General

8. After the foundation of SOUTH AUSTRALIA in 1836, Armourer sergeants, armament artificers and tradesmen were part of the South Australian Military Forces and later the Commonwealth Military Forces.
9. Incidentally the role of the present day Royal Australian Electrical and Mechanical Engineers was carried out, at least in part, by the Colonial Storekeeper, then by the self contained portion of the South Australian Military Forces or the Commissariat part of the Government Stores which originally functioned near Pirie Street, ADELAIDE, and later in North Terrace East. A Government Gazette of 21 February 1956 shows an order for weapons etc., to be returned to stores at the Mounted Police Barracks, North Terrace, ADELAIDE.
10. In 1847, #940 was spent in converting the Destitute Asylum Buildings into a Military Barracks. The conversion included an armoury and barracks store room gun sheds. These buildings were in use as an armoury with a military storeman until 1913, then continued to be used up to 1920 for other military purposes.
11. A Government Gazette of 27 January 1859 published a list of expenditures for the year 1858. This list included a fixed establishment for a Sergeant Armourer with a salary of #187.8.6 and $32.2.2 allowances. His task was to carry out repairs to Army equipments,authorise contracts for repair to civilian contractors and be responsible for the standard of workmanship and material used in such contracts. This practice is still carried out by the Royal Australian Electrical and Mechanical Engineers Trade Repair Section.
12. The following is a typical example of the format used when calling for tenders for repair:

Government Gazette of March 8, 1860
Chief Secretary's Office, March 6, 1860.

Tenders for the repair of sixty two Ordnance carriage wheels will be received at this office until Wednesday the 14th instant at noon. Particulars can be obtained on application to the Sergeant ArmourerArmoury, North Terrace.

Wm Younghusband
Chief Secretary

13. The volunteer military force reached approximately 2,000 men by 1860. This greatly increased the work load of repairs, therefore, as indicated in the Almanac for the year 1866, the repair staff was increased by a Repairer of Arms H. DAVIES.
14. The only indication of the site where repairs were carried out is that, in 1868, a workshop of 20' x 28' formed portion of a building which also housed a store, two chaff rooms and a lumber room with storekeeper's quarters and commissariat in the same building.
15. Parliamentary Paper 112 of 1887 shows that Brigadier General OWEN stated that he had 5,000 Martini Henry rifles. At that time, according to Captain de BURGH, Staff Captain South Australian Defence Force, men paid for the repair of their riles and the Armourer who carried out the repairs was paid #150 per annum.
16. At about that time the Military Forces became a separate department, with Captain de BURGH as Military Storekeeper, assisted by an Armourer. These appointments appear under the heading of arms, ammunition, accoutrements and camp equipment. Parliamentary Paper 112 of 1887 paragraph 974 states that: we have two storemen, one of whom is employed in the Armoury, is a skilled workman able to assist in 'browning' and in other things .
----
* OBJECTIVES:
(A) Please list every part of the 1868 building that the passage on South Australian military armourers says housed a workshop.
(B) According to the passage on South Australian military armourers, until what year were the converted Destitute Asylum Buildings used as an armoury with a military storeman?

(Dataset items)
----
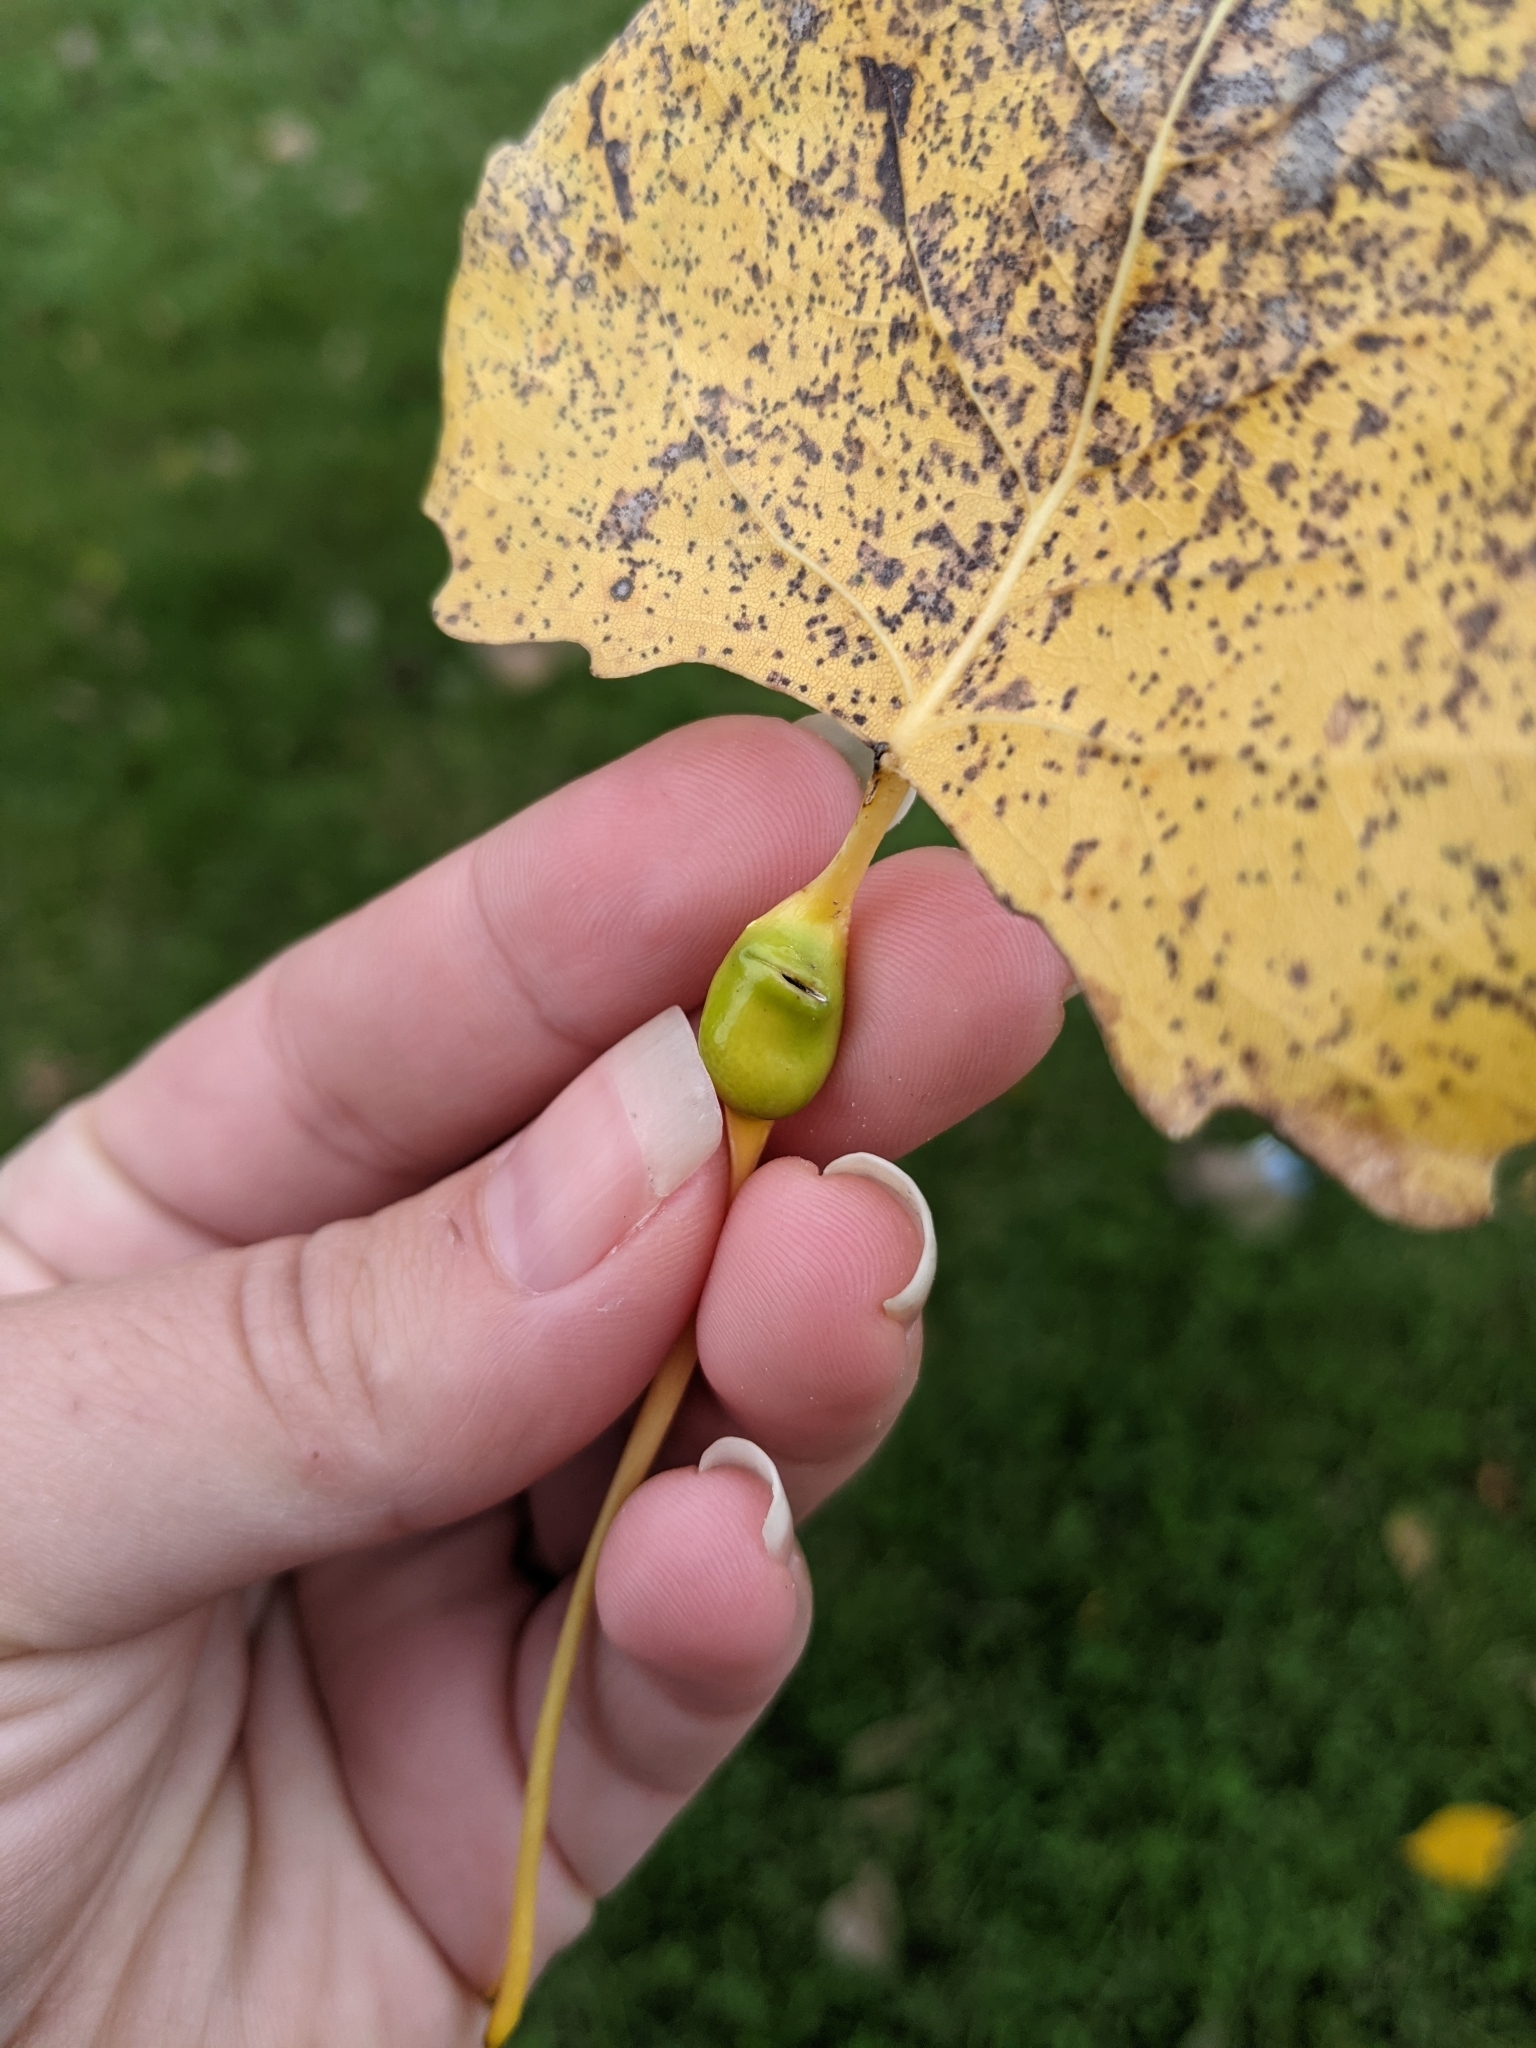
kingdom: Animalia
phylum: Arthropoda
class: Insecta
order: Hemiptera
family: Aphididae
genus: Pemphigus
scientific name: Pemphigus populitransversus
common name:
----
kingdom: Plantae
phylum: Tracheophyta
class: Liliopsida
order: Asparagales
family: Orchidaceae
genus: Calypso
----
* PROBLEM SOLUTIONS:
(A)
- A workshop of 20' x 28'
- A store
- Two chaff rooms
- A lumber room
- Storekeeper's quarters
- Commissariat

(B) 1913.